Canadian Pacific Kansas City (CPKC), a major North American railroad operator, recently received a positive outlook upgrade from S&P Global Ratings. The rating agency shifted CPKC’s outlook from stable to positive, affirming its ‘BBB+’ rating.
This move comes after CPKC’s successful acquisition of Kansas City Southern (KCS) in 2023, which has boosted the company’s financial health. Let’s take a closer look at what this upgrade means and how the company’s network expansion is contributing to its success.
Why S&P Upgraded CPKC’s Outlook
Canadian Pacific Kansas City: S&P Global Ratings made the decision to revise Canadian Pacific Kansas City outlook to positive, primarily because of the company’s improved credit profile.
The acquisition of KCS has played a pivotal role in strengthening CPKC’s position in the North American rail industry.
The expanded network, which now connects Canada, the U.S., and Mexico, offers multiple benefits, such as better service on crucial trade routes and simpler operations.
The Benefits of Canadian Pacific Kansas City Expanded Network
Canadian Pacific Kansas City acquisition of KCS has created the only single-line rail network linking three countries. This development has resulted in reduced complexity in rail interchange and has improved service offerings.
One of the notable new services is the Mexico Midwest Express, launched in May 2023. This rail service connects the U.S. Midwest to Mexico and is highly competitive, offering cost-effective transportation options for companies like Americold and Schneider National.
Strong Revenue Growth and Financial Performance
S&P has high expectations for Canadian Pacific Kansas City future revenue growth. The company’s expanded network, especially in the intermodal and automotive sectors, is expected to continue driving growth.

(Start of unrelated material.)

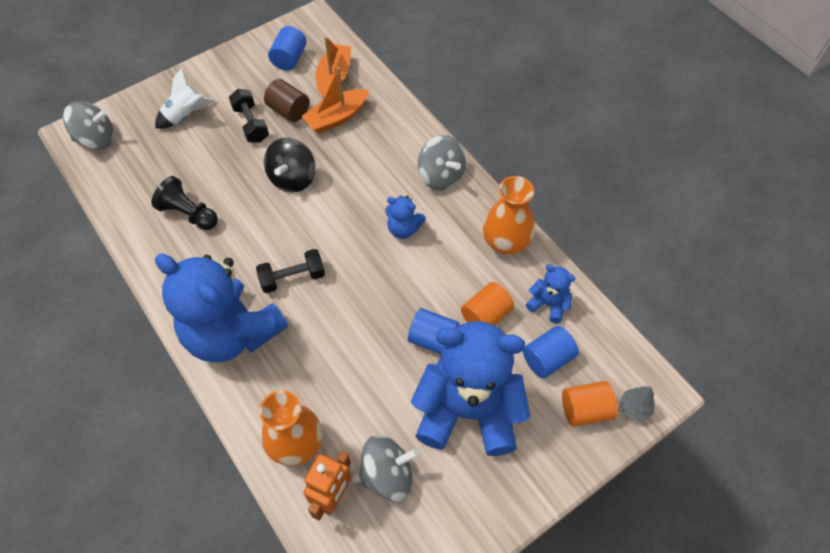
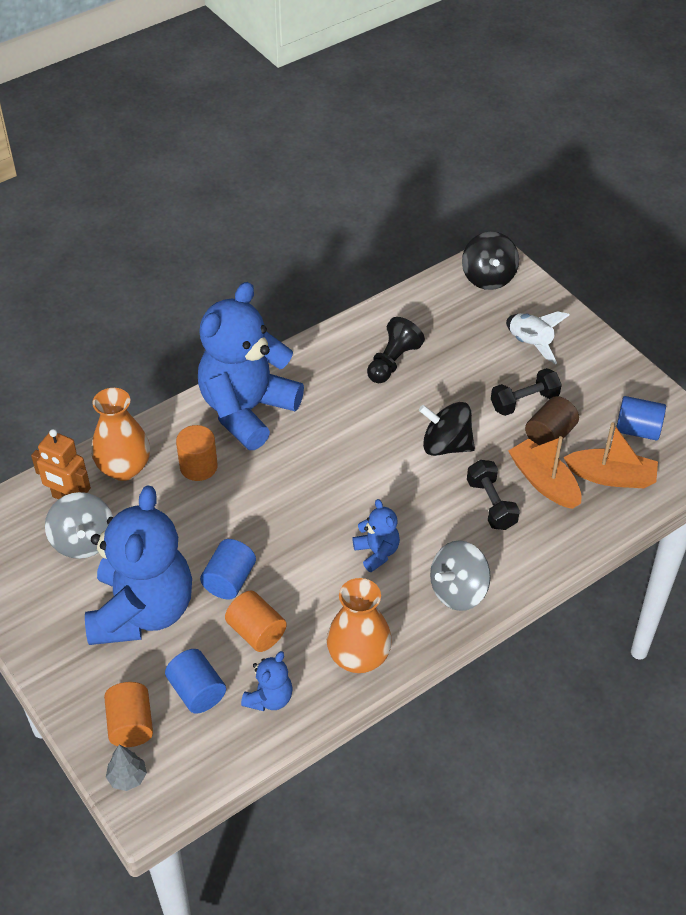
camera: 90 degrees right, 10 degrees down
grey spinning top [63,101,114,150] -> black spinning top [462,232,519,290]
black dumbbell [256,249,325,293] -> black dumbbell moved to [467,460,520,530]
blue teddy bear [385,196,426,239] -> blue teddy bear turned 135 degrees clockwise [352,499,400,572]
none -> orange cylinder [176,425,218,481]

In 2025, CPKC saw a 5% increase in revenue ton miles, with notable growth in the grain, potash, automotive, and intermodal sectors. This growth helped offset flat or declining volumes in some industries affected by tariffs or industrial slowdowns.
Financial Strength and Future Projections
CPKC’s financial performance is also strong. According to S&P, CPKC’s adjusted funds from operations (FFO) to debt ratio is expected to remain between 23%-25% over the next few years.
The company’s adjusted debt to EBITDA ratio is projected to be around 2.8x-3.0x, with the company’s net leverage nearing its target of 2.75x.
The company’s free operating cash flow is expected to range from C$3.0 billion to C$3.5 billion annually. This financial flexibility is crucial in case of any unexpected downturns in earnings.
Share Repurchases and Dividend Growth
CPKC plans to continue returning value to its shareholders. The company is expected to spend at least C$2.5 billion annually on share repurchases and is also increasing its dividends by approximately 10%.
This reflects the company’s strong financial health and commitment to rewarding investors.
Potential Impact of Union Pacific’s Acquisition of Norfolk Southern
A possible acquisition of Norfolk Southern by Union Pacific could significantly affect competition in the U.S. rail industry. However, S&P believes that CPKC’s unique North-South orientation and its tri-national rail network make it better positioned than most other major North American rail operators.
What’s Next for CPKC?
Looking ahead, S&P could further upgrade CPKC’s rating if the company continues to demonstrate strong earnings growth and maintains its financial strength.
If CPKC achieves adjusted FFO to debt above 23% and adjusted free operating cash flow to debt above 10%, an upgrade could be possible within the next 12 months.
The positive outlook revision from S&P highlights the growth potential and financial resilience of Canadian Pacific Kansas City. With its expanded rail network connecting three countries and strong performance across various sectors, CPKC is well-positioned for continued success.
As the company focuses on increasing revenue, share repurchases, and dividend payouts, it remains a solid choice for investors seeking a stable and growing company in the rail industry.